Search code examples
pythonrandompython-multiprocessing

Multiprocessing, pooling and randomness


I am experiencing a strange thing: I wrote a program to simulate economies. Instead of running this simulation one by one on one CPU core, I want to use multiprocessing to make things faster. So I run my code (fine), and I want to get some stats from the simulations I am doing. Then arises one surprise: all the simulations done at the same time yield the very same result! Is there some strange relationship between Pool() and random.seed()?

To be much clearer, here is what the code can be summarized as:

class Economy(object):
    def __init__(self,i):
        self.run_number = i
        self.Statistics = Statistics()
        self.process()

def run_and_return(i):
    eco = Economy(i)
    return eco

collection = []
def get_result(x):
    collection.append(x)

if __name__ == '__main__':
    pool = Pool(processes=4)
    for i in range(NRUN):
        pool.apply_async(run_and_return, (i,), callback=get_result)
    pool.close()
    pool.join()

The process(i) is the function that goes through every step of the simulation, during i steps. Basically I simulate NRUN Economies, from which I get the Statistics that I put in the list collection.

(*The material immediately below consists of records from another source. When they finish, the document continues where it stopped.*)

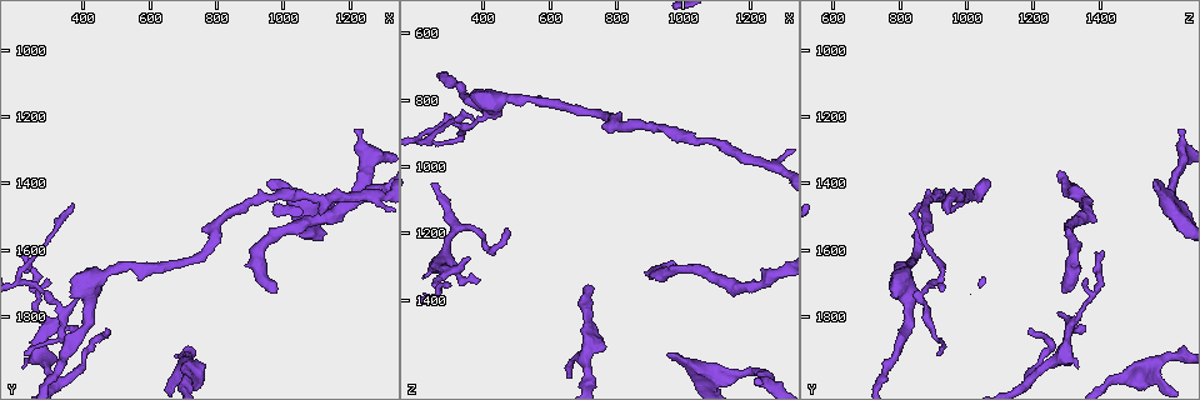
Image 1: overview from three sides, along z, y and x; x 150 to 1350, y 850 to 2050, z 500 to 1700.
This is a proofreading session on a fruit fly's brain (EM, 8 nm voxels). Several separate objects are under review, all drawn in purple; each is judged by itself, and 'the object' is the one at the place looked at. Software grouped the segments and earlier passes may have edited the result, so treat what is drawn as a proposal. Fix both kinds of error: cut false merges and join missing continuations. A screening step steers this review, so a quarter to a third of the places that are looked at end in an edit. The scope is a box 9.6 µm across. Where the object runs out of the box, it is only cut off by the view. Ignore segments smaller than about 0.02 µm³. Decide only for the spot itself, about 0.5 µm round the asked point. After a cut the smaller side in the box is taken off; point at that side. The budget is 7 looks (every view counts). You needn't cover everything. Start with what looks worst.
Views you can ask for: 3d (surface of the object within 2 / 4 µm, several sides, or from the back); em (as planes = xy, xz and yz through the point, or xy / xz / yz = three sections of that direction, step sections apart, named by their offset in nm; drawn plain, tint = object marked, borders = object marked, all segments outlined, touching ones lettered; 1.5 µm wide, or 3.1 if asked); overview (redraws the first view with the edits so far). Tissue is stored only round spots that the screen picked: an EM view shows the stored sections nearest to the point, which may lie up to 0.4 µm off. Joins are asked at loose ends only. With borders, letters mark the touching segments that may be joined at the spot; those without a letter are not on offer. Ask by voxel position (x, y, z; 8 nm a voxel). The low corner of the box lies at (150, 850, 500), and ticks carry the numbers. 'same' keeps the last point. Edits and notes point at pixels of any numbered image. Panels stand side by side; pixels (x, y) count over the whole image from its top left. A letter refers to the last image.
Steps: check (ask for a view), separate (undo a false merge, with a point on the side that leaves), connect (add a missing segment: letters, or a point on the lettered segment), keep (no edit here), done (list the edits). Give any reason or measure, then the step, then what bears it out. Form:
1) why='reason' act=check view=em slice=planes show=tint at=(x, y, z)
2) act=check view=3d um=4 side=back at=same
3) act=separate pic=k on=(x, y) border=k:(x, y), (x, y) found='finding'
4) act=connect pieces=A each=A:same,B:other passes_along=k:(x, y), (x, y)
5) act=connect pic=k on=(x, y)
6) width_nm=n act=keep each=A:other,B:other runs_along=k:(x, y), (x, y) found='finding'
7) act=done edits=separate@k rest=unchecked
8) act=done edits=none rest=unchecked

why='an open end' act=check view=3d um=4 at=(470, 1840, 1190)

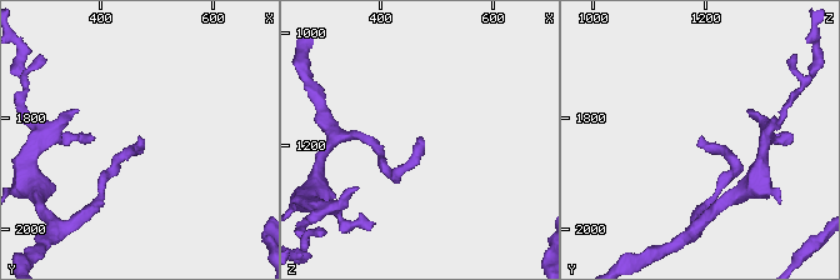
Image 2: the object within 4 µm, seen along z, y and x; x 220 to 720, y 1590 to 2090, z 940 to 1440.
act=check view=em slice=planes show=borders at=(465, 1835, 1190)

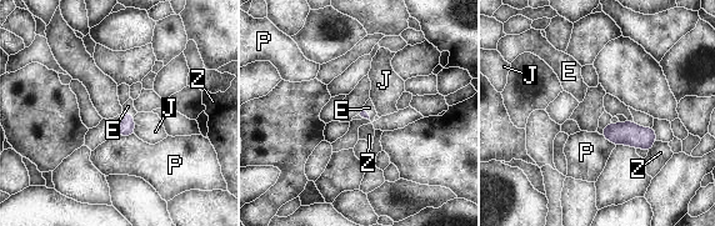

Now the strange thing is that the output of this is exactly the same for the first 4 runs: during the same "wave" of simulations, I get the very same output. Once I get to the second wave, then I get a different output for the next 4 simulations!

All these simulations run well if I use the same program with processes=1: I get different results when I only work on one core, taking simulations one by one... I have tried a few things, but can't get my head around this, hence my post...

Thank you very much for taking the time to read this long post, do not hesitate to ask for more precisions!

All the best,


Solution

  • If you are on Linux then each pool process is made by forking the parent process. This means the process is literally duplicated - this includes the seed any random object may be using.

    The random module selects the seed for its default functions on import. Meaning the seed has already been selected before you create the Pool.

    To get around this you must use an initialiser for each pool process that sets the random seed to something unique.

    A decent way to seed random would be to use the process id and the current time. The process id is bound to be unique on a single run of your program. Whilst using the time will ensure uniqueness over multiple runs in case the same process id is produced. Passing process id and time through as a string will mean that the digest of the string is also used to seed the random number generator -- meaning two similar strings will produce substantially different seeds. Alternatively, you could use the uuid module to generate seeds.

    def proc_init():
        random.seed(str(os.getpid()) + str(time.time()))
    
    pool = Pool(num_procs, initializer=proc_init)